Passando para um caso aterrorizante (e fica aqui o alerta de gatilho de violência sexual), Gisèle Pelicot foi drogada e estuprada pelo seu marido e por homens que ele recrutou online ao longo de 10 anos. Eles têm uma filha juntos, que também foi vítima, e agora espera que o pai morra na prisão. Ele foi pego em flagrante tentando filmar mulheres em um supermercado, e só veio à tona o caso de Gisèle após encontrarem evidências no seu computador (sim, ele ainda registrava tudo). O criminoso a drogava com analgésicos que todo mundo costuma ter em casa. Ele não era um monstro, nem um doente. Era um marido e pai.
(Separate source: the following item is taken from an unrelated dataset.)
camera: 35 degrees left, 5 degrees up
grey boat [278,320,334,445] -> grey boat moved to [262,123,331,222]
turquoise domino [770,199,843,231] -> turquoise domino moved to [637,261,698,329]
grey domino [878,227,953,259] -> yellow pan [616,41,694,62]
A filha, Caroline Darian, agora se dedica como ativista a trazer clareza a mais um subfenômeno da cultura do estupro, a submissão química, e escreveu um livro sobre seu trauma familiar. Gisèle estampa capas de jornais no mundo inteiro como um ícone feminista. Ela disse algo extremamente importante: “A vergonha não é nossa para sentir. É deles”.
Meu estômago revira com o caso e eu me pergunto: a que custo somos fortes? A que custo nos tornamos inspiradoras, nos tornamos uma história de superação? Até quando vamos ver tantas dessas histórias contadas, por nós e por outras, quando na verdade elas não deveriam nem ter acontecido em primeiro lugar? Não temos o direito de ser um exemplo sem sermos violentadas?
Eles têm.
Hoje, senti vontade de chorar e de escrever, porque todas essas histórias me pesam, me doem e não me saem da cabeça, como o vídeo viral que começa com “Imagine you live in L.A. with your boyfriend and everything’s going amazing”. Assim como Jillian Lavin, me arrisco a escrever um pouco para buscar alguma sanidade nessa dor que é tão e somente nossa.
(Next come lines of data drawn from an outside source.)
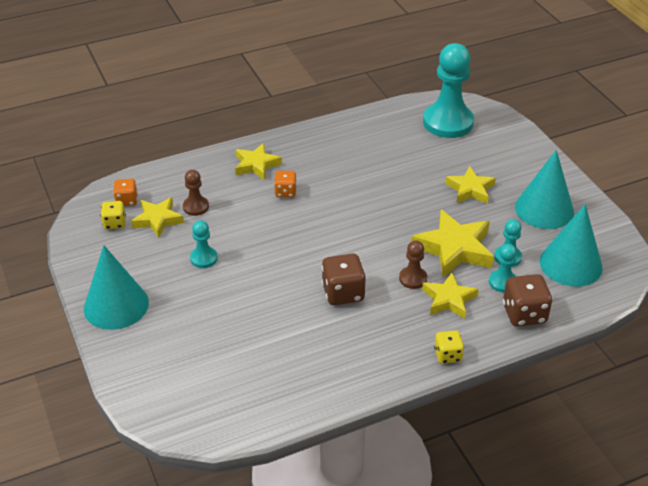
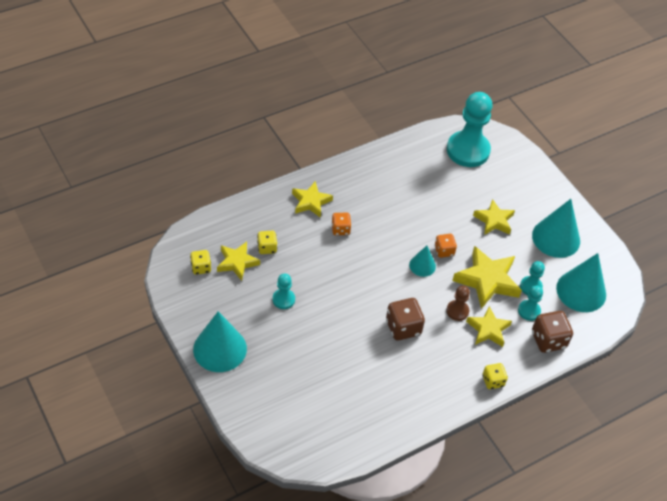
camera: 10 degrees left, 10 degrees up
orange dice [113,179,137,206] -> orange dice moved to [434,234,457,258]
brown pawn [183,170,209,216] -> yellow dice [257,231,277,254]
none -> turquoise cone [409,245,436,277]

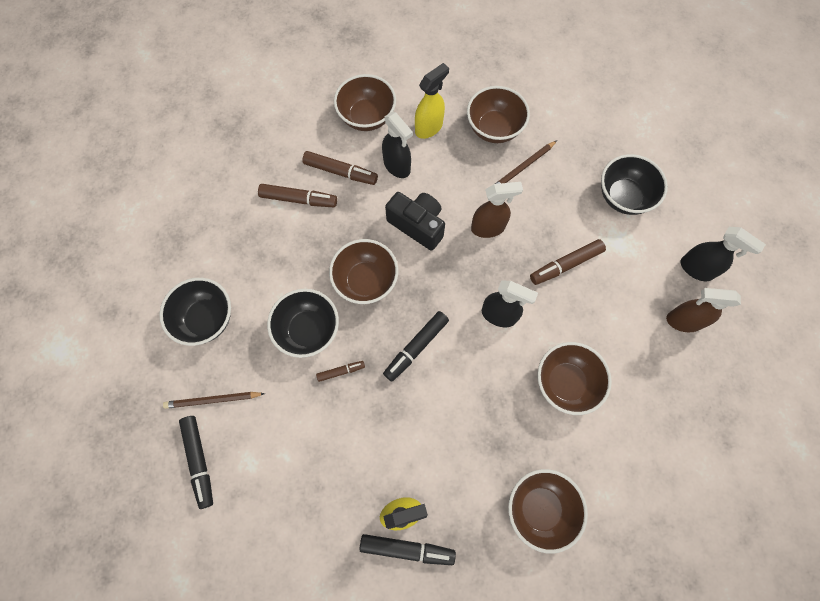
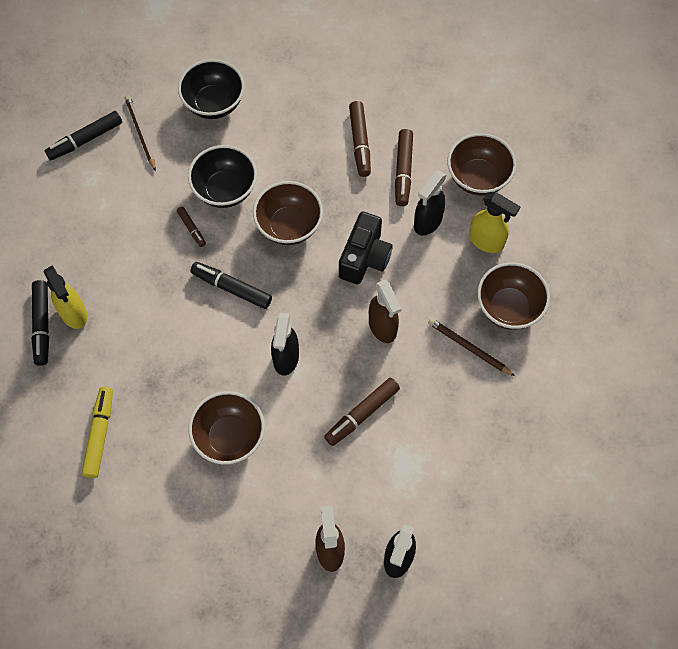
camera: 75 degrees right, 5 degrees down
brown bowl [508,469,588,554] -> yellow marker [82,387,113,478]
brown marker [530,239,606,285] -> brown marker turned 90 degrees counterclockwise [324,378,400,446]
black bowl [601,154,668,215] -> none

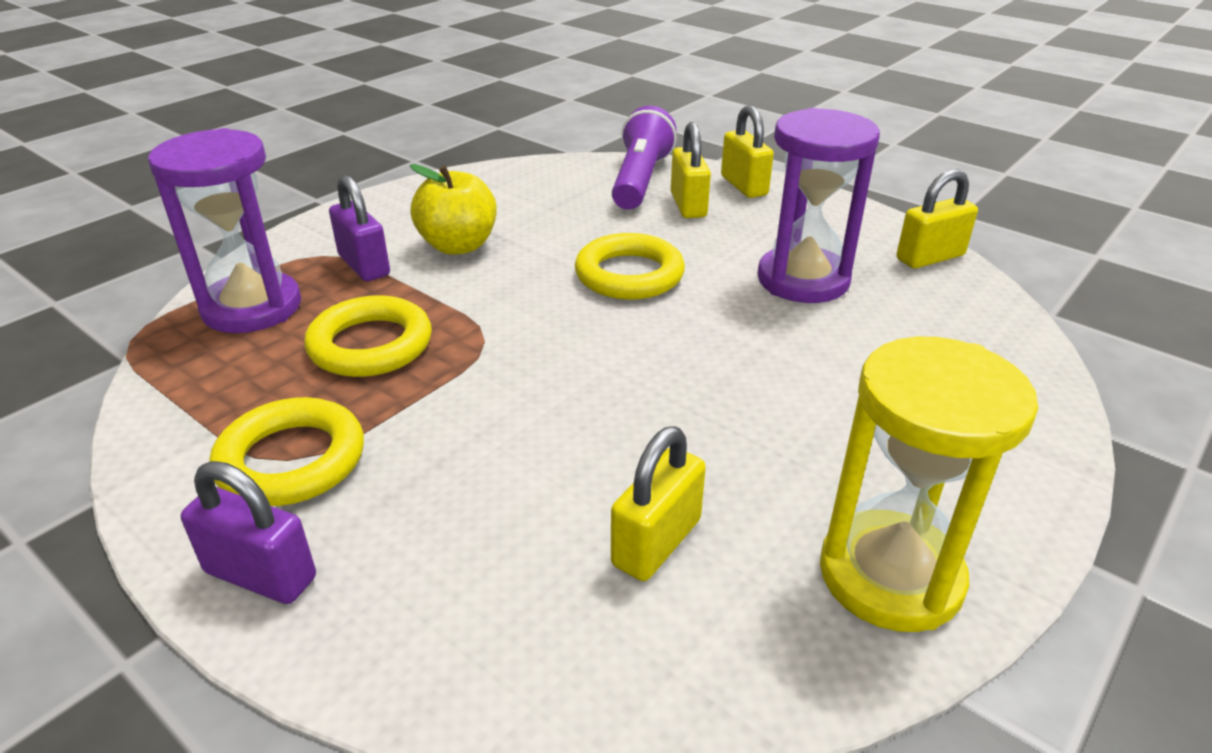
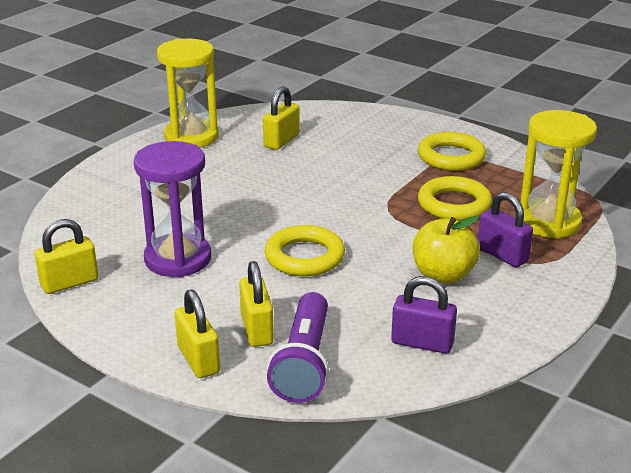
camera: 175 degrees right, 5 degrees down
purple hourglass [148,128,301,333] -> yellow hourglass [520,110,597,239]
purple padlock [181,461,316,604] -> purple padlock moved to [391,276,457,354]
Viver é lutar, e nem sempre a luta faz sentido. Li essa frase em um livro escrito por um homem sobre abandonar a esposa e os filhos na calada da noite, tentando se convencer de que isso não é a pior coisa que se pode fazer a alguém. E contar nossas histórias pode parecer sem sentido, como um sonho, algo que aconteceu 14 anos atrás ou uma versão musical e sarcástica de um término, mas é parte da nossa luta como mulheres nessa longa guerra do feminismo.